A woman is suing the NSW prison system and inmate healthcare service over the death in custody of her partner after a coroner found the emergency response to his asthma attack was confused and unreasonably delayed.
Karen Pochodyla is pursuing damages over the death of Indigenous man Nathan Reynolds on September 1, 2018 at the minimum-security Geoffrey Pearce Correctional Centre, in northwest Sydney.
The 36-year-old, who is of Anaiwan and Dunghutti heritage, died of an acute asthma attack for which he received an inadequate level of medical care, according to the findings of a 2020 inquest.
"By the time corrective services officers attended Nathan, his condition had rapidly deteriorated," the coroner found.
"The delay deprived Nathan of at least some chance of surviving his acute asthma attack."
The lawsuit claims Justice Health NSW and Corrective Services NSW failed in their duty of care to Mr Reynolds and were negligent in a long list of factors that led to his death.
Ms Pochodyla says she, her child with Mr Reynolds and several of her children from a previous relationship were partially financially dependent on him week-to-week.
But Justice Health has denied Ms Pochodyla is entitled to any payment and says it is not responsible for the psychological anguish of her or her children.

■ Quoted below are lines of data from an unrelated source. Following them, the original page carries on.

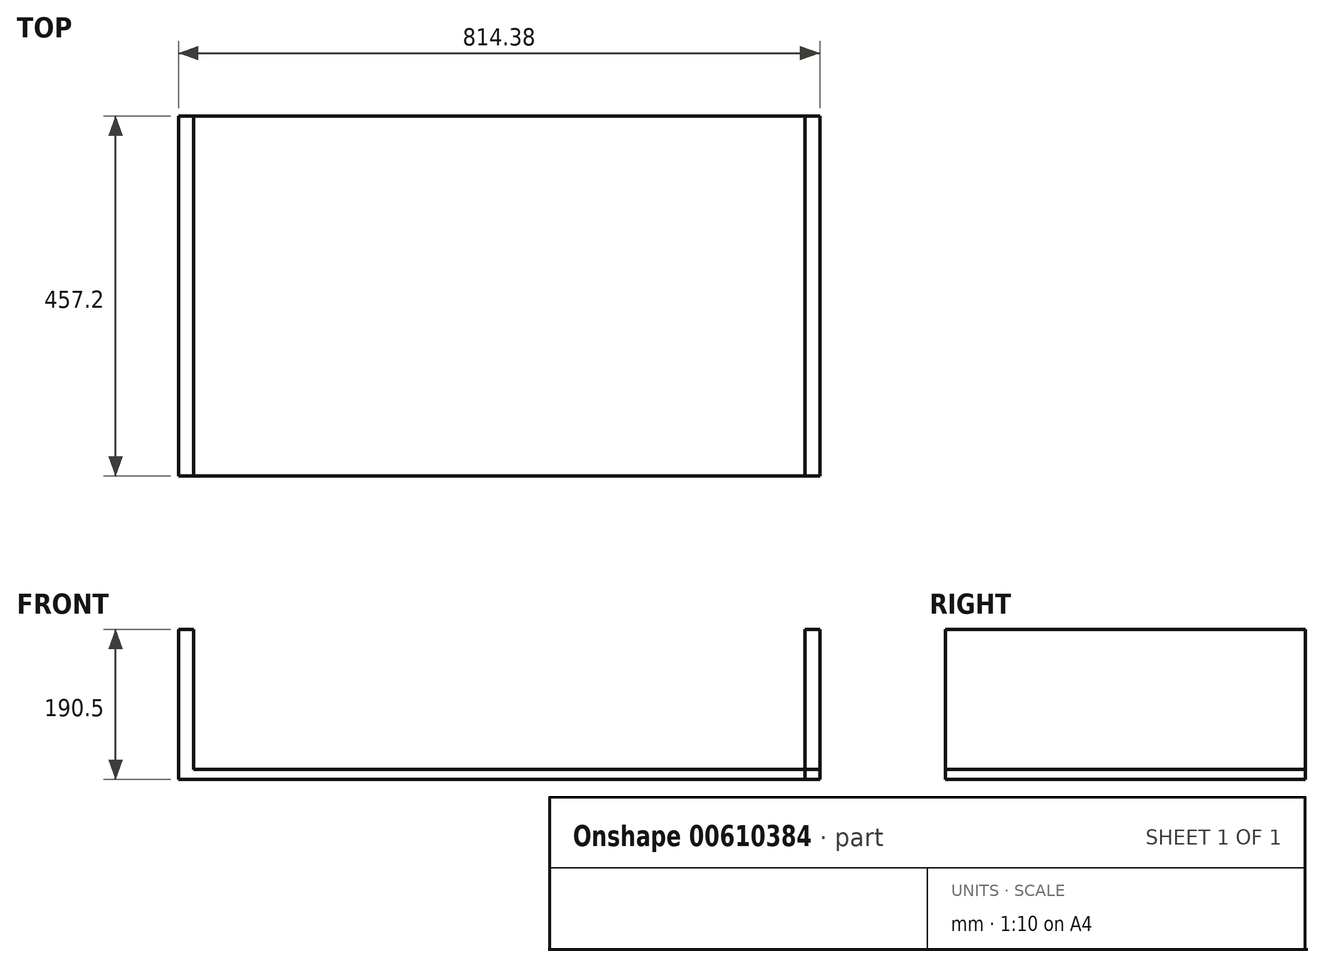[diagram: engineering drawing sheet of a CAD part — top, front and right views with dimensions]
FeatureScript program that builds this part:
annotation { "Feature Type Name" : "Feature", "Feature Type Description" : "" }
export const myFeature = defineFeature(function(context is Context, id is Id, definition is map)
    precondition{}
    {
        {
            var Q0;
            Q0=qCreatedBy(makeId("Top.planeOp"),FACE);
            var sketch = newSketch(context, id + "F0", { "sketchPlane" : qUnion([Q0])});
            skLineSegment(sketch, "E0.bottom", {"start": v(388.14, -228.6) * mm, "end": v(-388.14, -228.6) * mm});
            skLineSegment(sketch, "E0.top", {"start": v(388.14, 228.6) * mm, "end": v(-388.14, 228.6) * mm});
            skLineSegment(sketch, "E0.left", {"start": v(388.14, -228.6) * mm, "end": v(388.14, 228.6) * mm});
            skLineSegment(sketch, "E0.right", {"start": v(-388.14, -228.6) * mm, "end": v(-388.14, 228.6) * mm});
            skPoint(sketch, "E0.middle", {"position": v(0, 0) * mm});
            skSolve(sketch);
        }
        {
            var Q0;
            Q0=makeQuery(id+"F0.imprint","IMPRINT",FACE,{"disambiguationData":[TD([[makeQuery(id+"F0.imprint","IMPRINT",EDGE,{"derivedFrom":sQuery(id+"F0.wireOp",EDGE,"E0.bottom")}),-1.0]])]});
            extrude(context, id + "F1", {"entities" : qUnion([Q0]), "depth" : 12.7 * mm, "offsetDistance" : 25.4 * mm});
        }
        {
            var Q0;
            Q0=makeQuery(id+"F1.opExtrude","SWEPT_FACE",FACE,{"disambiguationData":[OSD([sQuery(id+"F0.wireOp",EDGE,"E0.left")])]});
            var sketch = newSketch(context, id + "F2", { "sketchPlane" : qUnion([Q0])});
            skLineSegment(sketch, "E1.bottom", {"start": v(-228.6, 0) * mm, "end": v(228.6, 0) * mm});
            skLineSegment(sketch, "E1.top", {"start": v(-228.6, 190.5) * mm, "end": v(228.6, 190.5) * mm});
            skLineSegment(sketch, "E1.left", {"start": v(-228.6, 0) * mm, "end": v(-228.6, 190.5) * mm});
            skLineSegment(sketch, "E1.right", {"start": v(228.6, 0) * mm, "end": v(228.6, 190.5) * mm});
            skSolve(sketch);
        }
        {
            var Q0;
            {var subQ0=sQuery(id+"F2.wireOp",EDGE,"E1.top");Q0=makeQuery(id+"F2.imprint","IMPRINT",FACE,{"disambiguationData":[TD([[makeQuery(id+"F2.imprint","IMPRINT",EDGE,{"derivedFrom":subQ0}),-1.0]])]});}
            extrude(context, id + "F3", {"entities" : qUnion([Q0]), "depth" : 19.05 * mm, "offsetDistance" : 25.4 * mm});
        }
        {
            var Q0;
            Q0=makeQuery(id+"F3.opExtrude","SWEPT_FACE",FACE,{"disambiguationData":[OSD([sQuery(id+"F0.wireOp",EDGE,"E0.left")])]});
            extrude(context, id + "F4", {"entities" : qUnion([Q0]), "depth" : 12.7 * mm, "offsetDistance" : 25.4 * mm});
        }
        {
            var Q0;
            Q0=makeQuery(id+"F1.opExtrude","SWEPT_FACE",FACE,{"disambiguationData":[OSD([sQuery(id+"F0.wireOp",EDGE,"E0.right")])]});
            var sketch = newSketch(context, id + "F5", { "sketchPlane" : qUnion([Q0])});
            skLineSegment(sketch, "E2.bottom", {"start": v(228.6, 0) * mm, "end": v(-228.6, 0) * mm});
            skLineSegment(sketch, "E2.top", {"start": v(228.6, 190.5) * mm, "end": v(-228.6, 190.5) * mm});
            skLineSegment(sketch, "E2.left", {"start": v(228.6, 0) * mm, "end": v(228.6, 190.5) * mm});
            skLineSegment(sketch, "E2.right", {"start": v(-228.6, 0) * mm, "end": v(-228.6, 190.5) * mm});
            skSolve(sketch);
        }
        {
            var Q0;
            Q0 = qSketchRegion(id + "F5", true);
            extrude(context, id + "F6", {"entities" : qUnion([Q0]), "operationType" : NewBodyOperationType.ADD, "depth" : 19.05 * mm, "offsetDistance" : 25.4 * mm});
        }
    });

In response to the lawsuit, the health agency admitted it failed to refer Mr Reynolds for a chronic disease screen or place him on a clinical pathway for ongoing management of his asthma.
However, it does not accept the breaches of duty caused Mr Reynolds' death.

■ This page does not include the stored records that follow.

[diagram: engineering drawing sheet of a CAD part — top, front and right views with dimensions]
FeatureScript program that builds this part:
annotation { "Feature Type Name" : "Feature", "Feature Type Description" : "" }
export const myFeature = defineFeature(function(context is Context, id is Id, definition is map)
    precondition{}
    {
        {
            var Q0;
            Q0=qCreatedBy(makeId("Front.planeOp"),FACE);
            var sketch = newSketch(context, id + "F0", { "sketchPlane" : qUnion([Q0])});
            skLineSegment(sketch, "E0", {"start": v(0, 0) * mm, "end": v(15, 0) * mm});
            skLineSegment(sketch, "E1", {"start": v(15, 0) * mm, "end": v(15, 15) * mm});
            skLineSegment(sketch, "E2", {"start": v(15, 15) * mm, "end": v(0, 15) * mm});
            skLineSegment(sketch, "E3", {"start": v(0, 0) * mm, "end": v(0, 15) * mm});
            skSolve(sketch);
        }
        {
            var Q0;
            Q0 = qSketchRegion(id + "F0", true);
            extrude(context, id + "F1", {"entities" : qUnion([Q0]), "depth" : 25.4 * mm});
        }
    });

The state-run prison health service further argued it was not liable for the "injuries, loss or damage" Ms Pochodyla and her children claim to have suffered.
In the hours leading up to his death, Mr Reynolds spoke to Ms Pochodyla over the phone and told her he felt "horrible".
She asked him if he had seen a doctor, to which he replied, "you don't see doctors around here, nobody gives a s*** about you," according to the coronial findings.
Mr Reynolds initiated an emergency alarm from his cell about 11.27pm that night, telling the corrections officer on duty he was finding it hard to breathe and requesting a nurse.
But rather than immediately contacting a nurse or an ambulance, officers followed what they believed to be protocol, requiring them to assess the situation in person first.
As a result, it took the nurse on duty 22 minutes after the initial call to arrive at Mr Reynolds' side, by which time he was no longer breathing and had no detectable pulse.
The coroner noted it had been "profoundly distressing" for Mr Reynolds' family to hear he did not receive the care he needed.
His identity as an Indigenous man was also acknowledged in the finding, which noted much more needed to be done to meet the health needs of First Nations people in custody.